The result should be the lines from the one holding "190.5 27.686 0)" to the final line of the records, retyped exactly.

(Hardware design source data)
* * * * * * *

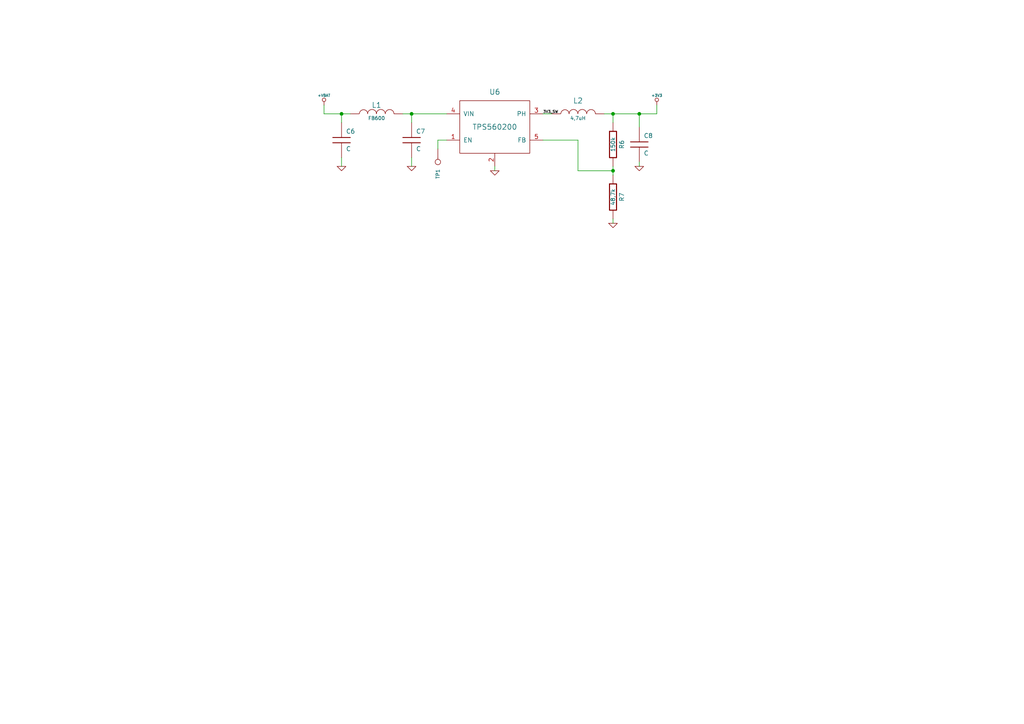
<source format=kicad_sch>
(kicad_sch (version 20211123) (generator eeschema)

  (uuid 1ae8350c-8b60-4453-9faa-3b789689e97b)

  (paper "A4")

  

  (junction (at 119.38 33.02) (diameter 0) (color 0 0 0 0)
    (uuid 12733e2c-4009-4080-9bee-c0647f12d0cb)
  )
  (junction (at 99.06 33.02) (diameter 0) (color 0 0 0 0)
    (uuid 2623737a-9ce3-4595-9a6a-d4d075ca49b7)
  )
  (junction (at 185.42 33.02) (diameter 0) (color 0 0 0 0)
    (uuid 57a14dbd-e832-45c0-af69-7791243f8a6d)
  )
  (junction (at 177.8 33.02) (diameter 0) (color 0 0 0 0)
    (uuid 6b7aa7c7-6a5b-4298-ae2a-957b670833b6)
  )
  (junction (at 177.8 49.53) (diameter 0) (color 0 0 0 0)
    (uuid a03acf61-a093-4e55-9399-f2f7267a1426)
  )

  (wire (pts (xy 127 40.64) (xy 129.54 40.64))
    (stroke (width 0) (type default) (color 0 0 0 0))
    (uuid 02ece947-7a2b-4078-8c38-42923551ce32)
  )
  (wire (pts (xy 93.98 30.48) (xy 93.98 33.02))
    (stroke (width 0) (type default) (color 0 0 0 0))
    (uuid 0af528f2-883a-46ae-a179-689186c68526)
  )
  (wire (pts (xy 177.8 50.8) (xy 177.8 49.53))
    (stroke (width 0) (type default) (color 0 0 0 0))
    (uuid 1a9cdb89-0321-4b12-b030-d29ac00f3df1)
  )
  (wire (pts (xy 177.8 33.02) (xy 185.42 33.02))
    (stroke (width 0) (type default) (color 0 0 0 0))
    (uuid 1ea1e1ab-7de0-4e0b-b9ff-72acd10d6007)
  )
  (wire (pts (xy 167.64 40.64) (xy 157.48 40.64))
    (stroke (width 0) (type default) (color 0 0 0 0))
    (uuid 2cb65570-7fea-4879-bc90-4069c2bcf647)
  )
  (wire (pts (xy 185.42 48.26) (xy 185.42 46.99))
    (stroke (width 0) (type default) (color 0 0 0 0))
    (uuid 2dcc4e18-62ab-4b73-816f-43f2fd7c1166)
  )
  (wire (pts (xy 99.06 35.56) (xy 99.06 33.02))
    (stroke (width 0) (type default) (color 0 0 0 0))
    (uuid 3488e355-15fa-4f54-bd36-f29a4335b13f)
  )
  (wire (pts (xy 119.38 48.26) (xy 119.38 45.72))
    (stroke (width 0) (type default) (color 0 0 0 0))
    (uuid 36001578-dd3f-4896-981e-19a38fa92e5b)
  )
  (wire (pts (xy 119.38 33.02) (xy 129.54 33.02))
    (stroke (width 0) (type default) (color 0 0 0 0))
    (uuid 4d5e25ea-d03c-4159-ba4d-ed2f9afae941)
  )
  (wire (pts (xy 177.8 49.53) (xy 177.8 48.26))
    (stroke (width 0) (type default) (color 0 0 0 0))
    (uuid 546dbfe4-b5c3-4b4e-ac05-15496947c478)
  )
  (wire (pts (xy 177.8 35.56) (xy 177.8 33.02))
    (stroke (width 0) (type default) (color 0 0 0 0))
    (uuid 5b270b91-420c-4f41-88a1-e8b9c1bf602b)
  )
  (wire (pts (xy 116.84 33.02) (xy 119.38 33.02))
    (stroke (width 0) (type default) (color 0 0 0 0))
    (uuid 6af992a0-f0d4-4f72-9600-d20949908948)
  )
  (wire (pts (xy 177.8 64.77) (xy 177.8 63.5))
    (stroke (width 0) (type default) (color 0 0 0 0))
    (uuid 6df1a079-bab7-40e5-9388-288ac97572f6)
  )
  (wire (pts (xy 127 43.18) (xy 127 40.64))
    (stroke (width 0) (type default) (color 0 0 0 0))
    (uuid 765a4341-dc3e-4648-8311-f1c174277cfb)
  )
  (wire (pts (xy 175.26 33.02) (xy 177.8 33.02))
    (stroke (width 0) (type default) (color 0 0 0 0))
    (uuid 7e2f1007-69a5-4937-953c-ebd8f4c411c2)
  )
  (wire (pts (xy 157.48 33.02) (xy 160.02 33.02))
    (stroke (width 0) (type default) (color 0 0 0 0))
    (uuid 82195256-ba27-4d15-8dea-67d8855a04ea)
  )
  (wire (pts (xy 167.64 49.53) (xy 167.64 40.64))
    (stroke (width 0) (type default) (color 0 0 0 0))
    (uuid 857fc8c6-947c-4d93-a364-84cb87b0c541)
  )
  (wire (pts (xy 143.51 49.53) (xy 143.51 48.26))
    (stroke (width 0) (type default) (color 0 0 0 0))
    (uuid a16697ce-bd60-44e0-b05f-40a2ae74ea7e)
  )
  (wire (pts (xy 119.38 35.56) (xy 119.38 33.02))
    (stroke (width 0) (type default) (color 0 0 0 0))
    (uuid a79671e5-c3a4-4d84-8dda-beaf394467cb)
  )
  (wire (pts (xy 93.98 33.02) (xy 99.06 33.02))
    (stroke (width 0) (type default) (color 0 0 0 0))
    (uuid a7b49115-d7e1-4bd8-bd95-19481de5895f)
  )
  (wire (pts (xy 177.8 49.53) (xy 167.64 49.53))
    (stroke (width 0) (type default) (color 0 0 0 0))
    (uuid b0eb0165-f89f-40a1-a306-858f2acc95ea)
  )
  (wire (pts (xy 99.06 33.02) (xy 101.6 33.02))
    (stroke (width 0) (type default) (color 0 0 0 0))
    (uuid bc9767f2-6e20-4009-912c-935bcc32a921)
  )
  (wire (pts (xy 99.06 48.26) (xy 99.06 45.72))
    (stroke (width 0) (type default) (color 0 0 0 0))
    (uuid c44be9da-3cff-4048-a889-2ae481c23fb8)
  )
  (wire (pts (xy 185.42 33.02) (xy 190.5 33.02))
    (stroke (width 0) (type default) (color 0 0 0 0))
    (uuid c49a4ec8-19fc-4d3c-9baf-495e0c86d5a1)
  )
  (wire (pts (xy 185.42 33.02) (xy 185.42 36.83))
    (stroke (width 0) (type default) (color 0 0 0 0))
    (uuid e4ed2dab-f5d8-409a-ba97-addfc925fc40)
  )
  (wire (pts (xy 190.5 33.02) (xy 190.5 30.48))
    (stroke (width 0) (type default) (color 0 0 0 0))
    (uuid e6e3f98b-0de6-47d3-97eb-f63edd6761ea)
  )

  (label "3V3_SW" (at 157.48 33.02 0)
    (effects (font (size 0.762 0.762)) (justify left bottom))
    (uuid 5716d494-a2e4-4d27-9513-bbf55c1f37f6)
  )

  (symbol (lib_id "carinsitu:TPS560200") (at 143.51 36.83 0) (unit 1)
    (in_bom yes) (on_board yes)
    (uuid 00000000-0000-0000-0000-00005d25329e)
    (property "Reference" "U6" (id 0) (at 143.51 26.67 0)
      (effects (font (size 1.524 1.524)))
    )
    (property "Value" "TPS560200" (id 1) (at 143.51 36.83 0)
      (effects (font (size 1.524 1.524)))
    )
    (property "Footprint" "carinsitu:SOT23-5" (id 2) (at 143.51 36.83 0)
      (effects (font (size 1.524 1.524)) hide)
    )
    (property "Datasheet" "" (id 3) (at 143.51 36.83 0)
      (effects (font (size 1.524 1.524)))
    )
    (pin "1" (uuid cead0a8d-6cf4-4761-9828-1ca7e6452920))
    (pin "2" (uuid 61f695de-9a7a-43d4-aa86-98f9f85aef8c))
    (pin "3" (uuid 59fb7865-4ae0-40ae-bcb4-45aa2bd06792))
    (pin "4" (uuid c588bca9-8f6d-43ab-ac88-efbab6e8a8d2))
    (pin "5" (uuid d5ece6de-cf0e-460a-84a3-92399d089b7c))
  )

  (symbol (lib_id "carinsitu:CONN_1") (at 127 46.99 270) (unit 1)
    (in_bom yes) (on_board yes)
    (uuid 00000000-0000-0000-0000-00005d25331a)
    (property "Reference" "TP1" (id 0) (at 127 49.022 0)
      (effects (font (size 1.016 1.016)) (justify left))
    )
    (property "Value" "CONN_1" (id 1) (at 128.397 46.99 0)
      (effects (font (size 0.762 0.762)) hide)
    )
    (property "Footprint" "carinsitu:TP_SMD" (id 2) (at 127 46.99 0)
      (effects (font (size 1.524 1.524)) hide)
    )
    (property "Datasheet" "" (id 3) (at 127 46.99 0)
      (effects (font (size 1.524 1.524)))
    )
    (pin "1" (uuid 29557a08-910c-4eff-8897-a660dde91b40))
  )

  (symbol (lib_id "carinsitu:GND") (at 143.51 49.53 0) (unit 1)
    (in_bom yes) (on_board yes)
    (uuid 00000000-0000-0000-0000-00005d25336a)
    (property "Reference" "#PWR066" (id 0) (at 143.51 49.53 0)
      (effects (font (size 0.762 0.762)) hide)
    )
    (property "Value" "GND" (id 1) (at 143.51 51.308 0)
      (effects (font (size 0.762 0.762)) hide)
    )
    (property "Footprint" "" (id 2) (at 143.51 49.53 0)
      (effects (font (size 1.524 1.524)))
    )
    (property "Datasheet" "" (id 3) (at 143.51 49.53 0)
      (effects (font (size 1.524 1.524)))
    )
    (pin "1" (uuid 8e97661c-7876-4ad9-9206-ab134c5dba96))
  )

  (symbol (lib_id "carinsitu:C") (at 119.38 40.64 0) (unit 1)
    (in_bom yes) (on_board yes)
    (uuid 00000000-0000-0000-0000-00005d25338f)
    (property "Reference" "C7" (id 0) (at 120.65 38.1 0)
      (effects (font (size 1.27 1.27)) (justify left))
    )
    (property "Value" "C" (id 1) (at 120.65 43.18 0)
      (effects (font (size 1.27 1.27)) (justify left))
    )
    (property "Footprint" "carinsitu:SMD0805" (id 2) (at 119.38 40.64 0)
      (effects (font (size 1.524 1.524)) hide)
    )
    (property "Datasheet" "" (id 3) (at 119.38 40.64 0)
      (effects (font (size 1.524 1.524)))
    )
    (pin "1" (uuid 0c20ca97-6af1-417d-a4a7-7f7e5872383e))
    (pin "2" (uuid bff680e5-e21b-4827-845d-d24af7b3775c))
  )

  (symbol (lib_id "carinsitu:GND") (at 119.38 48.26 0) (unit 1)
    (in_bom yes) (on_board yes)
    (uuid 00000000-0000-0000-0000-00005d2533e0)
    (property "Reference" "#PWR067" (id 0) (at 119.38 48.26 0)
      (effects (font (size 0.762 0.762)) hide)
    )
    (property "Value" "GND" (id 1) (at 119.38 50.038 0)
      (effects (font (size 0.762 0.762)) hide)
    )
    (property "Footprint" "" (id 2) (at 119.38 48.26 0)
      (effects (font (size 1.524 1.524)))
    )
    (property "Datasheet" "" (id 3) (at 119.38 48.26 0)
      (effects (font (size 1.524 1.524)))
    )
    (pin "1" (uuid 47f70dfb-73da-4cb2-abad-3dd1aded18fc))
  )

  (symbol (lib_id "carinsitu:+VBAT") (at 93.98 30.48 0) (unit 1)
    (in_bom yes) (on_board yes)
    (uuid 00000000-0000-0000-0000-00005d253412)
    (property "Reference" "#PWR068" (id 0) (at 93.98 31.496 0)
      (effects (font (size 0.762 0.762)) hide)
    )
    (property "Value" "+VBAT" (id 1) (at 93.98 27.686 0)
      (effects (font (size 0.762 0.762)))
    )
    (property "Footprint" "" (id 2) (at 93.98 30.48 0)
      (effects (font (size 1.524 1.524)))
    )
    (property "Datasheet" "" (id 3) (at 93.98 30.48 0)
      (effects (font (size 1.524 1.524)))
    )
    (pin "1" (uuid b94ddb4e-035f-4c9c-a93f-4fbf17ab6bb5))
  )

  (symbol (lib_id "carinsitu:C") (at 99.06 40.64 0) (unit 1)
    (in_bom yes) (on_board yes)
    (uuid 00000000-0000-0000-0000-00005d25343f)
    (property "Reference" "C6" (id 0) (at 100.33 38.1 0)
      (effects (font (size 1.27 1.27)) (justify left))
    )
    (property "Value" "C" (id 1) (at 100.33 43.18 0)
      (effects (font (size 1.27 1.27)) (justify left))
    )
    (property "Footprint" "carinsitu:SMD0805" (id 2) (at 99.06 40.64 0)
      (effects (font (size 1.524 1.524)) hide)
    )
    (property "Datasheet" "" (id 3) (at 99.06 40.64 0)
      (effects (font (size 1.524 1.524)))
    )
    (pin "1" (uuid 1640baac-1086-4668-8484-14741e422357))
    (pin "2" (uuid 770cd31f-a33d-4565-8f88-b1e6728e33bf))
  )

  (symbol (lib_id "carinsitu:GND") (at 99.06 48.26 0) (unit 1)
    (in_bom yes) (on_board yes)
    (uuid 00000000-0000-0000-0000-00005d253472)
    (property "Reference" "#PWR069" (id 0) (at 99.06 48.26 0)
      (effects (font (size 0.762 0.762)) hide)
    )
    (property "Value" "GND" (id 1) (at 99.06 50.038 0)
      (effects (font (size 0.762 0.762)) hide)
    )
    (property "Footprint" "" (id 2) (at 99.06 48.26 0)
      (effects (font (size 1.524 1.524)))
    )
    (property "Datasheet" "" (id 3) (at 99.06 48.26 0)
      (effects (font (size 1.524 1.524)))
    )
    (pin "1" (uuid f5770114-89a0-40ef-8171-92efeb081160))
  )

  (symbol (lib_id "carinsitu:INDUCTOR") (at 109.22 33.02 90) (unit 1)
    (in_bom yes) (on_board yes)
    (uuid 00000000-0000-0000-0000-00005d253528)
    (property "Reference" "L1" (id 0) (at 109.22 30.48 90)
      (effects (font (size 1.524 1.524)))
    )
    (property "Value" "FB600" (id 1) (at 109.22 34.29 90)
      (effects (font (size 1.016 1.016)))
    )
    (property "Footprint" "carinsitu:SMD0805" (id 2) (at 109.22 33.02 0)
      (effects (font (size 1.524 1.524)) hide)
    )
    (property "Datasheet" "" (id 3) (at 109.22 33.02 0)
      (effects (font (size 1.524 1.524)))
    )
    (pin "1" (uuid d43b94de-f707-4141-babd-7ec852f42320))
    (pin "2" (uuid 48ddbee8-71e5-45b5-ad30-8f5698b476ea))
  )

  (symbol (lib_id "carinsitu:INDUCTOR") (at 167.64 33.02 90) (unit 1)
    (in_bom yes) (on_board yes)
    (uuid 00000000-0000-0000-0000-00005d2537af)
    (property "Reference" "L2" (id 0) (at 167.64 29.21 90)
      (effects (font (size 1.524 1.524)))
    )
    (property "Value" "4,7uH" (id 1) (at 167.64 34.29 90)
      (effects (font (size 1.016 1.016)))
    )
    (property "Footprint" "carinsitu:I_TYS4012" (id 2) (at 167.64 33.02 0)
      (effects (font (size 1.524 1.524)) hide)
    )
    (property "Datasheet" "" (id 3) (at 167.64 33.02 0)
      (effects (font (size 1.524 1.524)))
    )
    (pin "1" (uuid 43f890de-ab2a-4eca-9d80-f306d32c207b))
    (pin "2" (uuid 34a818d3-1ecb-4479-b291-4ca8155a002f))
  )

  (symbol (lib_id "carinsitu:R") (at 177.8 41.91 0) (unit 1)
    (in_bom yes) (on_board yes)
    (uuid 00000000-0000-0000-0000-00005d2538f4)
    (property "Reference" "R6" (id 0) (at 180.34 41.91 90))
    (property "Value" "150k" (id 1) (at 177.8 41.91 90)
      (effects (font (size 1.143 1.143)))
    )
    (property "Footprint" "carinsitu:SMD0603" (id 2) (at 177.8 41.91 0)
      (effects (font (size 1.524 1.524)) hide)
    )
    (property "Datasheet" "" (id 3) (at 177.8 41.91 0)
      (effects (font (size 1.524 1.524)))
    )
    (pin "1" (uuid ac799630-57c2-426f-a633-08f8646f2940))
    (pin "2" (uuid 6e33a6a7-569e-4308-8b55-91fcf7ff0b51))
  )

  (symbol (lib_id "carinsitu:R") (at 177.8 57.15 0) (unit 1)
    (in_bom yes) (on_board yes)
    (uuid 00000000-0000-0000-0000-00005d253941)
    (property "Reference" "R7" (id 0) (at 180.34 57.15 90))
    (property "Value" "48,7k" (id 1) (at 177.8 57.15 90)
      (effects (font (size 1.143 1.143)))
    )
    (property "Footprint" "carinsitu:SMD0603" (id 2) (at 177.8 57.15 0)
      (effects (font (size 1.524 1.524)) hide)
    )
    (property "Datasheet" "" (id 3) (at 177.8 57.15 0)
      (effects (font (size 1.524 1.524)))
    )
    (pin "1" (uuid cc0e02a6-f5e2-4168-ba9a-39ddcd696f6d))
    (pin "2" (uuid d68aacda-3f3e-46ab-bc0e-68be15b7b2d7))
  )

  (symbol (lib_id "carinsitu:GND") (at 177.8 64.77 0) (unit 1)
    (in_bom yes) (on_board yes)
    (uuid 00000000-0000-0000-0000-00005d253a80)
    (property "Reference" "#PWR070" (id 0) (at 177.8 64.77 0)
      (effects (font (size 0.762 0.762)) hide)
    )
    (property "Value" "GND" (id 1) (at 177.8 66.548 0)
      (effects (font (size 0.762 0.762)) hide)
    )
    (property "Footprint" "" (id 2) (at 177.8 64.77 0)
      (effects (font (size 1.524 1.524)))
    )
    (property "Datasheet" "" (id 3) (at 177.8 64.77 0)
      (effects (font (size 1.524 1.524)))
    )
    (pin "1" (uuid ab7eef02-d9dd-4c3d-a087-80ef21f8847f))
  )

  (symbol (lib_id "carinsitu:C") (at 185.42 41.91 0) (unit 1)
    (in_bom yes) (on_board yes)
    (uuid 00000000-0000-0000-0000-00005d253ac2)
    (property "Reference" "C8" (id 0) (at 186.69 39.37 0)
      (effects (font (size 1.27 1.27)) (justify left))
    )
    (property "Value" "C" (id 1) (at 186.69 44.45 0)
      (effects (font (size 1.27 1.27)) (justify left))
    )
    (property "Footprint" "carinsitu:SMD1210" (id 2) (at 185.42 41.91 0)
      (effects (font (size 1.524 1.524)) hide)
    )
    (property "Datasheet" "" (id 3) (at 185.42 41.91 0)
      (effects (font (size 1.524 1.524)))
    )
    (pin "1" (uuid 5f2f3139-ab52-4ec9-8b74-94ce1b8b0e74))
    (pin "2" (uuid 4617b3ea-daed-44f8-bfd4-0259a228ac86))
  )

  (symbol (lib_id "carinsitu:GND") (at 185.42 48.26 0) (unit 1)
    (in_bom yes) (on_board yes)
    (uuid 00000000-0000-0000-0000-00005d253b09)
    (property "Reference" "#PWR071" (id 0) (at 185.42 48.26 0)
      (effects (font (size 0.762 0.762)) hide)
    )
    (property "Value" "GND" (id 1) (at 185.42 50.038 0)
      (effects (font (size 0.762 0.762)) hide)
    )
    (property "Footprint" "" (id 2) (at 185.42 48.26 0)
      (effects (font (size 1.524 1.524)))
    )
    (property "Datasheet" "" (id 3) (at 185.42 48.26 0)
      (effects (font (size 1.524 1.524)))
    )
    (pin "1" (uuid c23f4585-9d1d-44b0-b08a-5e4f78a27763))
  )

  (symbol (lib_id "carinsitu:+3V3") (at 190.5 30.48 0) (unit 1)
    (in_bom yes) (on_board yes)
    (uuid 00000000-0000-0000-0000-00005d253b71)
    (property "Reference" "#PWR072" (id 0) (at 190.5 31.496 0)
      (effects (font (size 0.762 0.762)) hide)
    )
    (property "Value" "+3V3" (id 1) (at 190.5 27.686 0)
      (effects (font (size 0.762 0.762)))
    )
    (property "Footprint" "" (id 2) (at 190.5 30.48 0)
      (effects (font (size 1.524 1.524)))
    )
    (property "Datasheet" "" (id 3) (at 190.5 30.48 0)
      (effects (font (size 1.524 1.524)))
    )
    (pin "1" (uuid bc953ef4-c90a-480f-a728-842331d63b63))
  )
)

</source>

* * * * * * *

> RESPONSE
    (property "Value" "+3V3" (id 1) (at 190.5 27.686 0)
      (effects (font (size 0.762 0.762)))
    )
    (property "Footprint" "" (id 2) (at 190.5 30.48 0)
      (effects (font (size 1.524 1.524)))
    )
    (property "Datasheet" "" (id 3) (at 190.5 30.48 0)
      (effects (font (size 1.524 1.524)))
    )
    (pin "1" (uuid bc953ef4-c90a-480f-a728-842331d63b63))
  )
)

</source>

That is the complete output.